Text excerpt:
####################

Don Byas

Don Byas

October 21, 1912 - August 24, 1972

Carlos Wesley “Don” Byas was born in Muskogee, Oklahoma, in 1912 Both of Byas's parents were musical: his mother played the piano and father the clarinet. Byas started his training in classical music, first on the violin, then on the clarinet and finally on the alto saxophone, which he played until the end of the 1920s. Multi-instrumentalist Benny Carter was his idol at this time. He started playing in local orchestras at the age of 17, with the likes of Bennie Moten, Terrence Holder and Walter Page's Blue Devils. At Langston College, Oklahoma, he founded and led his own college band, "Don Carlos and His Collegiate Ramblers", during 1931-32.

Between 1933 and 1941, he worked with a variety of bands in California and later New York, including Buck Clayton, Lionel Hampton, Eddie Barefield, Eddie Mallory, Lucky Millinder, Andy Kirk, and Don Redman. In January 1941, he had his big break when he succeeded Lester Young in Count Basie’s big band.

####################

Recorded data:

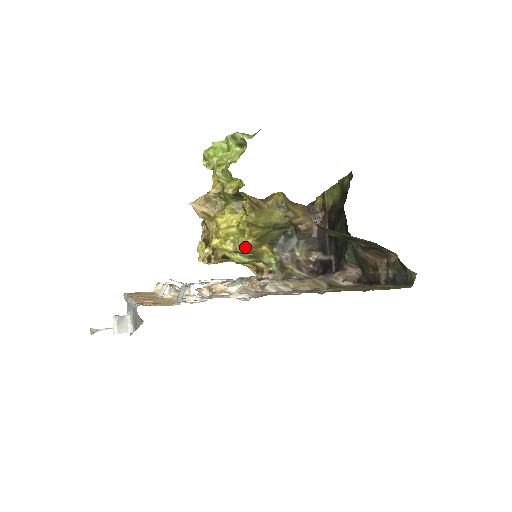
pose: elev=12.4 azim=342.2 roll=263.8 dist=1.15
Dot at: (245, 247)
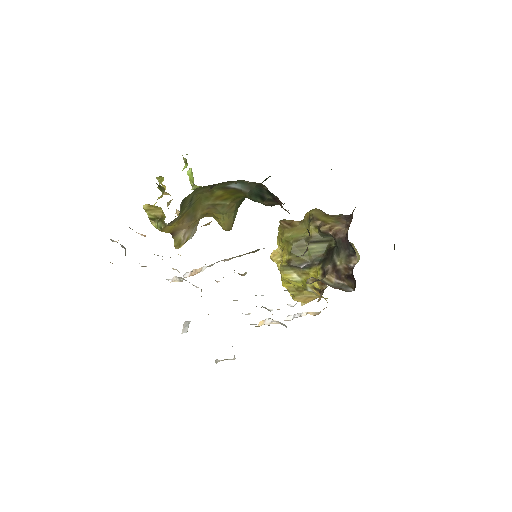
Dot at: (148, 212)
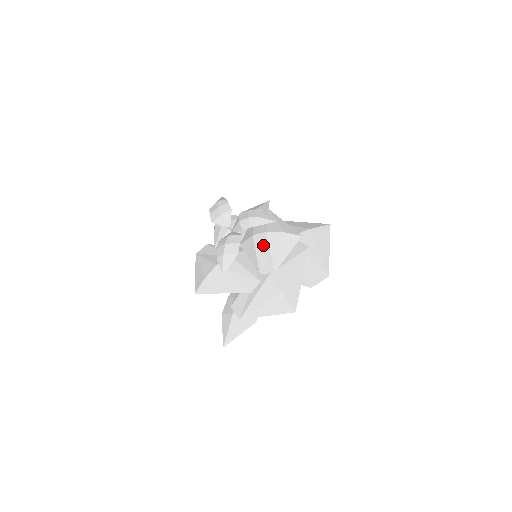
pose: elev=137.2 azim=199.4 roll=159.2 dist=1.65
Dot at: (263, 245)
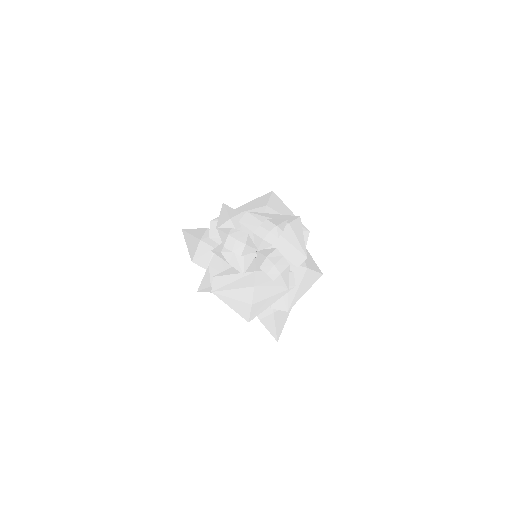
Dot at: (282, 244)
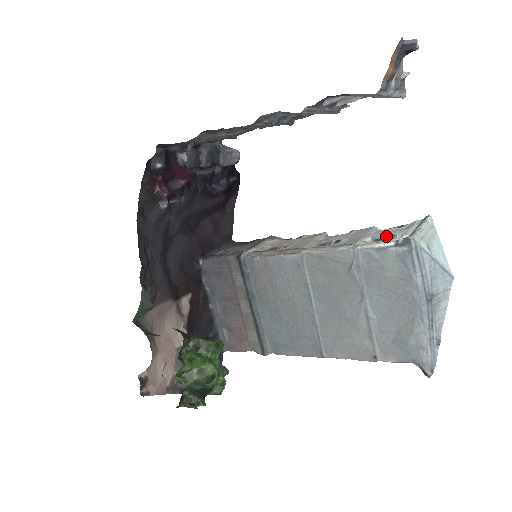
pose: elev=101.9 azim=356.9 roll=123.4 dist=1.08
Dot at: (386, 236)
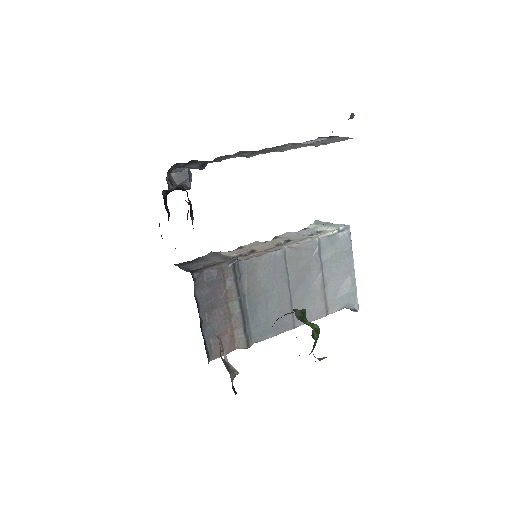
Dot at: (314, 232)
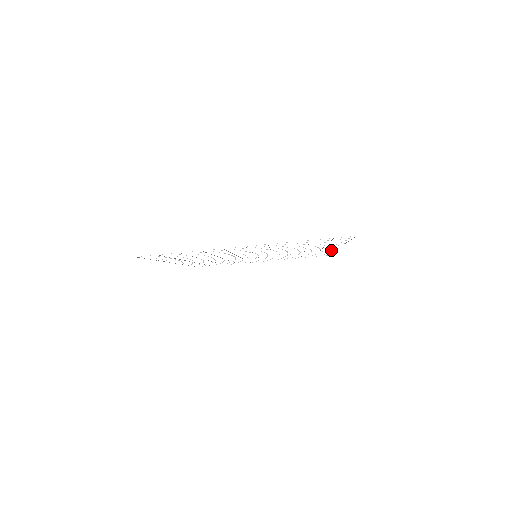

####################

Set exercise: Rewrite the Don Byas biography from "Between 1933 and" to "Basie’s big band.", swapping "big break" for "major breakthrough".

Exercise solution:
Between 1933 and 1941, he worked with a variety of bands in California and later New York, including Buck Clayton, Lionel Hampton, Eddie Barefield, Eddie Mallory, Lucky Millinder, Andy Kirk, and Don Redman. In January 1941, he had his major breakthrough when he succeeded Lester Young in Count Basie’s big band.